Toward INT4 Fixed-Point Training via Exploring Quantization Error for Gradients

TL;DR

This work tackles the challenge of training neural networks with low-bit fixed-point gradients by analyzing how quantization errors impact learning. It shows that minimizing the error for large gradients, rather than the entire gradient distribution, improves stability and performance, and derives an upper bound (ULG) to guide an adaptive interval update for clipping. The authors implement a layer-wise uniform quantizer with c_g = γ g_max and an efficient update rule for γ that targets large-gradient fidelity, demonstrating state-of-the-art results across image classification, object detection, and super-resolution at 4/4/4 and 5/5/5-bit settings with negligible overhead. The approach is hardware-friendly and broadly applicable, reducing the gap to full-precision performance while enabling efficient training on fixed-point arithmetic.

Abstract

Network quantization generally converts full-precision weights and/or activations into low-bit fixed-point values in order to accelerate an inference process.
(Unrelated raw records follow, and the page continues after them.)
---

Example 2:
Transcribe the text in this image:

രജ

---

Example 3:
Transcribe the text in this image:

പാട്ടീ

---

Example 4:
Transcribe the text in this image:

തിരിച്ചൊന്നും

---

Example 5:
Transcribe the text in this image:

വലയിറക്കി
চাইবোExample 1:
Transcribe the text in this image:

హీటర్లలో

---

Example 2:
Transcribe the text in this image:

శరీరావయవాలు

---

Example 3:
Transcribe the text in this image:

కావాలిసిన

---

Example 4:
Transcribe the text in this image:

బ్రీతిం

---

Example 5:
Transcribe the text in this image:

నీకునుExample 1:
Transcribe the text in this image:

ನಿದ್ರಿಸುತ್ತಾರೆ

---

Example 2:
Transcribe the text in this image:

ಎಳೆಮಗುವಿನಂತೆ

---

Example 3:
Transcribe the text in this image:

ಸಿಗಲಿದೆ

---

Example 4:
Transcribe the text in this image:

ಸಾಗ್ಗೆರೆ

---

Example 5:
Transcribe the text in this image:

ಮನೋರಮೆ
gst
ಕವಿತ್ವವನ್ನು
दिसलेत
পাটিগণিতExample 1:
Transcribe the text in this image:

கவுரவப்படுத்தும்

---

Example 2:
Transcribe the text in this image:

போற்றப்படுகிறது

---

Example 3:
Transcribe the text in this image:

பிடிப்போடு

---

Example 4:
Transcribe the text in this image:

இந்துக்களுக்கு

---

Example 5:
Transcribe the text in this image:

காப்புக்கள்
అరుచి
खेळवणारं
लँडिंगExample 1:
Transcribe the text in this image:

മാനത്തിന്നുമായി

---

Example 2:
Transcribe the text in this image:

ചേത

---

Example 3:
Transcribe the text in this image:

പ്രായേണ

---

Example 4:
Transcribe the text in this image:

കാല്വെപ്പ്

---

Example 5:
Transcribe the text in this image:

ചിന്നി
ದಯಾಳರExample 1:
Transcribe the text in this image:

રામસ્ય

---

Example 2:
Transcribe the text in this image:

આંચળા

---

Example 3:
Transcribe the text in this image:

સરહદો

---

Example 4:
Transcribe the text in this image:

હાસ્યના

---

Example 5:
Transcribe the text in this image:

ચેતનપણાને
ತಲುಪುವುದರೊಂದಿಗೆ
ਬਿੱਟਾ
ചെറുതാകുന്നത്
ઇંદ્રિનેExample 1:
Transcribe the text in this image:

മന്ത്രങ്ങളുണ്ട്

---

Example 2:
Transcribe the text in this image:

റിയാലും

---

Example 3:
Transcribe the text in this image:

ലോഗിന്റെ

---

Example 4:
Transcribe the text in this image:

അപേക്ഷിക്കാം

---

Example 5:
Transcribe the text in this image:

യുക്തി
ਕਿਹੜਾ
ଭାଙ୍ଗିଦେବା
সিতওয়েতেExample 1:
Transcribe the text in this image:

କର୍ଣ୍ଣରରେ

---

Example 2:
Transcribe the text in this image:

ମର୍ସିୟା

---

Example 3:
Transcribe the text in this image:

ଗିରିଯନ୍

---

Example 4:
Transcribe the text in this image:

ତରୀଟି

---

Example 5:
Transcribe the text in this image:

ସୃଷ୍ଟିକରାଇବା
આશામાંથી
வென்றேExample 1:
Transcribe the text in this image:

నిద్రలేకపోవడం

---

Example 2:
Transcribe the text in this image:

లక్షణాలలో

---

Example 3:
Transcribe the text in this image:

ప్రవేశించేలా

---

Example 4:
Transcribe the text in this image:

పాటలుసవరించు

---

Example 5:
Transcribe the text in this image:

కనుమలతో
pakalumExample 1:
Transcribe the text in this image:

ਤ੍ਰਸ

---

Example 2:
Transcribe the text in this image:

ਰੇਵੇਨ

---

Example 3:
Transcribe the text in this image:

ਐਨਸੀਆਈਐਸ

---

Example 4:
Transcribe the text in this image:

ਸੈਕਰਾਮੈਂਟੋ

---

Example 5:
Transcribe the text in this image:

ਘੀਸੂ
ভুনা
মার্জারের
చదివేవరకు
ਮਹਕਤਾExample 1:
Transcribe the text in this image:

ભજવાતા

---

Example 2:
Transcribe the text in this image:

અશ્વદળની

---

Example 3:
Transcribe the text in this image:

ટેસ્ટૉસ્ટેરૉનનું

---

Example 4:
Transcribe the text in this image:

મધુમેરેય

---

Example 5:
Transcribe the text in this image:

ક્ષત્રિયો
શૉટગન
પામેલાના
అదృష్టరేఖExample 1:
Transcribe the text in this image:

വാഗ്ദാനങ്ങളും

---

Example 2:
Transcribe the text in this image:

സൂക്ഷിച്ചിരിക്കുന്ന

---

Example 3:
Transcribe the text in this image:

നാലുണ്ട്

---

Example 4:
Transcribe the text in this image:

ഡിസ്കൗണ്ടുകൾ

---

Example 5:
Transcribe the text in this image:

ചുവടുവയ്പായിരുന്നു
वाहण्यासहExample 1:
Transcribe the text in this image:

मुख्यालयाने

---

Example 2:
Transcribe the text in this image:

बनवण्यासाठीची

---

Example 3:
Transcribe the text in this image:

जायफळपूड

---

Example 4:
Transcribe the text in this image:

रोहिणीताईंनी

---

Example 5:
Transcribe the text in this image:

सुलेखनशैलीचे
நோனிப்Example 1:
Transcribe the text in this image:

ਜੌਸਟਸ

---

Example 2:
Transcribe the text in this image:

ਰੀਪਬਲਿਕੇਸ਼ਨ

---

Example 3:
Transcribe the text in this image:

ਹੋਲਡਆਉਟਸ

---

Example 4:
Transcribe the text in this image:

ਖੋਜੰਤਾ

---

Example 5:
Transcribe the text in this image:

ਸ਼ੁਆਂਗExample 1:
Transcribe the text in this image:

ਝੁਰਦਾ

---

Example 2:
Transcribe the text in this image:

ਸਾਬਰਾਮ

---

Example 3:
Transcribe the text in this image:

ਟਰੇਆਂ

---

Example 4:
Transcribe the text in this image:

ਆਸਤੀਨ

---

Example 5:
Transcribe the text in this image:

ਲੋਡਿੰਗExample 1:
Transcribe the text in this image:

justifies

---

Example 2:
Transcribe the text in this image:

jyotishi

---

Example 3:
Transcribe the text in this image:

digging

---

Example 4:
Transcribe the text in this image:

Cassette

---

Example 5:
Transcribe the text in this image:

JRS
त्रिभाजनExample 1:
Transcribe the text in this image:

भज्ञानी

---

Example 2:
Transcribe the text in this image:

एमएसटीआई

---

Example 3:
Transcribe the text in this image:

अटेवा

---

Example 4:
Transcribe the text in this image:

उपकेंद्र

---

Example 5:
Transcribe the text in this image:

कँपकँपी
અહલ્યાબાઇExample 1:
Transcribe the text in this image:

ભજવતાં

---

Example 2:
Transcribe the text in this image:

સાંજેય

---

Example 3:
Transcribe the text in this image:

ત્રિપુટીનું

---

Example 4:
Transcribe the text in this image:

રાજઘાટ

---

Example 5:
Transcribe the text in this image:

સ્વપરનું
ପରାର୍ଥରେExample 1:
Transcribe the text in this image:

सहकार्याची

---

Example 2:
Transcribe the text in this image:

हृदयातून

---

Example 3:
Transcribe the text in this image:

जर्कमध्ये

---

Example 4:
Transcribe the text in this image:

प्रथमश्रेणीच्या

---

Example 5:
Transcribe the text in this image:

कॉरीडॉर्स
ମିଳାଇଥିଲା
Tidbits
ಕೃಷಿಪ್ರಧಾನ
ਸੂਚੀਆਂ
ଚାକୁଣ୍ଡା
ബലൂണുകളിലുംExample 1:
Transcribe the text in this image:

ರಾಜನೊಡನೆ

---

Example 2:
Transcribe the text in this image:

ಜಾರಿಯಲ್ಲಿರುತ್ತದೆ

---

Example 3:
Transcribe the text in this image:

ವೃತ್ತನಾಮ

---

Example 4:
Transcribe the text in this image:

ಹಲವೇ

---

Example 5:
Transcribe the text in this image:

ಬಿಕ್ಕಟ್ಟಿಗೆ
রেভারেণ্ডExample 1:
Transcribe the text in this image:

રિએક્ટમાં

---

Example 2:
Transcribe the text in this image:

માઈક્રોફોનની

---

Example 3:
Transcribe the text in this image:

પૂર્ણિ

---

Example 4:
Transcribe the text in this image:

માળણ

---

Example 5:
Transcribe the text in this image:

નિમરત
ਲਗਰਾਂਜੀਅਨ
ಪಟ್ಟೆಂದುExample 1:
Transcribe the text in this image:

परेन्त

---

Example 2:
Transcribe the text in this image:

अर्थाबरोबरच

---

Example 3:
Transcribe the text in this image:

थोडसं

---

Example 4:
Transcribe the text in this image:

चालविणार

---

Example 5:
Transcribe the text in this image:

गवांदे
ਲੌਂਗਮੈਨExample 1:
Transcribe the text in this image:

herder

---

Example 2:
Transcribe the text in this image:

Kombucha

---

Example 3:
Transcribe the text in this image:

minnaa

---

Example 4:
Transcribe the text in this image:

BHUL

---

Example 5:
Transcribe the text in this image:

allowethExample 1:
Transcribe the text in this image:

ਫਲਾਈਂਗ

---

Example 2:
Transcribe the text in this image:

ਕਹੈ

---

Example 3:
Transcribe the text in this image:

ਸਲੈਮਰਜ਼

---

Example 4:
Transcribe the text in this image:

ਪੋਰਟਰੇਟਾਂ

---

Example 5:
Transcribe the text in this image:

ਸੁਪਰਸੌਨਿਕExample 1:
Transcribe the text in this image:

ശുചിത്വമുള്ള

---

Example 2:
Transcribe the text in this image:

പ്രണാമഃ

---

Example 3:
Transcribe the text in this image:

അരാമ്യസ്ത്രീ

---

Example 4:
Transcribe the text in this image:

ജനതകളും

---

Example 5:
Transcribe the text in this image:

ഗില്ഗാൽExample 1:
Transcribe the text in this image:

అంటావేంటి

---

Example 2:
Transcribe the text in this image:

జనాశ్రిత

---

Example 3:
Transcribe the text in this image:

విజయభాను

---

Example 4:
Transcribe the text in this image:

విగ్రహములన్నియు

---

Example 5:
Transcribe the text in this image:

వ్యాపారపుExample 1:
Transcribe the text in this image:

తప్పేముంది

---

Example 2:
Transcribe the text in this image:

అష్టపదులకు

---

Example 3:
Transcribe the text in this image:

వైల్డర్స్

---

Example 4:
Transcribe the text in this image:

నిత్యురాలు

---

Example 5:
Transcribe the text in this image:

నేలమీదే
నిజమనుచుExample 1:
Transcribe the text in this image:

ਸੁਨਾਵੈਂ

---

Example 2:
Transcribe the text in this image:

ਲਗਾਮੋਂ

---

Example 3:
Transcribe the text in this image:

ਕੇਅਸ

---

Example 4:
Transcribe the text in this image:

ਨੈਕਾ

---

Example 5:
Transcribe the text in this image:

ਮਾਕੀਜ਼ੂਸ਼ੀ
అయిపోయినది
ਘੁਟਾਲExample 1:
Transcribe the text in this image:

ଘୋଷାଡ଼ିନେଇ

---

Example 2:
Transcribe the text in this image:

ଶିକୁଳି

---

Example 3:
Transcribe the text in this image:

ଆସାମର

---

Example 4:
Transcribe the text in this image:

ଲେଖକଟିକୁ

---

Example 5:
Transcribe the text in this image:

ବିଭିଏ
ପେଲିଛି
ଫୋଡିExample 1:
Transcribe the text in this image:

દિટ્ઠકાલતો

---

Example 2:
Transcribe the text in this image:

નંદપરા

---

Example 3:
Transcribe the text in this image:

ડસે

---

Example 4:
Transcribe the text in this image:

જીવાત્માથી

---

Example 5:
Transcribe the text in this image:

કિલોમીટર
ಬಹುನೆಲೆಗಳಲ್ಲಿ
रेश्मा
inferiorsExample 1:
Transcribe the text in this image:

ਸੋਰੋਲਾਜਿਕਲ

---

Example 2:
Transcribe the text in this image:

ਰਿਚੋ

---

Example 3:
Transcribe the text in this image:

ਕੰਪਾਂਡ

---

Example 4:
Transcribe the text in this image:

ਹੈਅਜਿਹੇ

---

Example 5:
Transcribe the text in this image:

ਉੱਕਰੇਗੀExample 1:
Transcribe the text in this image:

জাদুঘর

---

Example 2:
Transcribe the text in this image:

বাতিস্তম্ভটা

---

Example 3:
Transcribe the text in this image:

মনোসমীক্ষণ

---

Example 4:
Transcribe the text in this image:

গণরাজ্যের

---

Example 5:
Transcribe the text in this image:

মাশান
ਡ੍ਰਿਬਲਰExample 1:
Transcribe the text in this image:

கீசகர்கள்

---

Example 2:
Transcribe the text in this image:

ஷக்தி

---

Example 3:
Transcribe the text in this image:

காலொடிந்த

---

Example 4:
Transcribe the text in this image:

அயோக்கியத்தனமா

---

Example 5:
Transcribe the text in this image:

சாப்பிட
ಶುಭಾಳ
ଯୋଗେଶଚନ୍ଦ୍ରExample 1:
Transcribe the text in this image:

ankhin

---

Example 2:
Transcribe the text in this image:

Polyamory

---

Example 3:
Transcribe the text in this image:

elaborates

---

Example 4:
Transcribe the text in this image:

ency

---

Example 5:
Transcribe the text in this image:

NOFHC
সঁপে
Recent approaches to network quantization further discretize the gradients into low-bit fixed-point values, enabling an efficient training. They typically set a quantization interval using a min-max range of the gradients or adjust the interval such that the quantization error for entire gradients is minimized. In this paper, we analyze the quantization error of gradients for the low-bit fixed-point training, and show that lowering the error for large-magnitude gradients boosts the quantization performance significantly. Based on this, we derive an upper bound of quantization error for the large gradients in terms of the quantization interval, and obtain an optimal condition for the interval minimizing the quantization error for large gradients. We also introduce an interval update algorithm that adjusts the quantization interval adaptively to maintain a small quantization error for large gradients. Experimental results demonstrate the effectiveness of our quantization method for various combinations of network architectures and bit-widths on various tasks, including image classification, object detection, and super-resolution.

Figures (5)

• Figure 1: Probability density function (PDF) of gradient magnitudes for a single layer. The clip-in (blue) and clip-out (red) gradients, $G_{in}$ and $G_{out}$, are subsets of large gradients $G_L$ (yellow), and $G_{in}$ and $G_{out}$ are within and beyond the clipping value $\gamma g_{max}$, respectively. See Sec. \ref{['sec:method_interval']} for more details. (Best viewed in color.)
• Figure 2: Comparison of DSGC zhu2020towards and our baseline ($\gamma=1.0$). (a) Clipping factor of DSGC; (b) The quantization error for entire gradients $E(G)$; (c) The quantization error for large gradients $E(G_{L})$; (d) Training loss. We visualize the quantization errors for entire gradients $E(G)$ and large gradients $E(G_{L})$, while tracking the clipping factor of DSGC in the 13th layer. Top-1 accuracies of DSGC and the baseline are 24.3 and 61.1, respectively, for the test split of CIFAR-100 krizhevsky2009learning. (Best viewed in color.)
• Figure 3: Empirical analysis on the quantization error for large gradients. (a-c) $E(G_{L})$ in 13th, 15th, 17th layers, respectively; (d) Training loss. Top-1 accuracies for the factors of 0.4, 0.6, and 0.8 are 30.3, 63.5, and 63.6, respectively, on the test split of CIFAR-100 krizhevsky2009learning. (Best viewed in color.)
• Figure 4: Comparison of ours with the baselines in terms of quantization error for gradients. (a-c) $E(G_{L})$ in 5th, 15th, 17th layers, respectively; (d) Training loss; (e-g) $E(G)$ in 5th, 15th, 17th layers, respectively; (h) Clipping factors. (Best viewed in color.)
• Figure 5: Comparisons of latencies for forward and backward passes using TITAN RTX on CIFAR-100 krizhevsky2009learning. We normalize the forward latency of baseline to 1.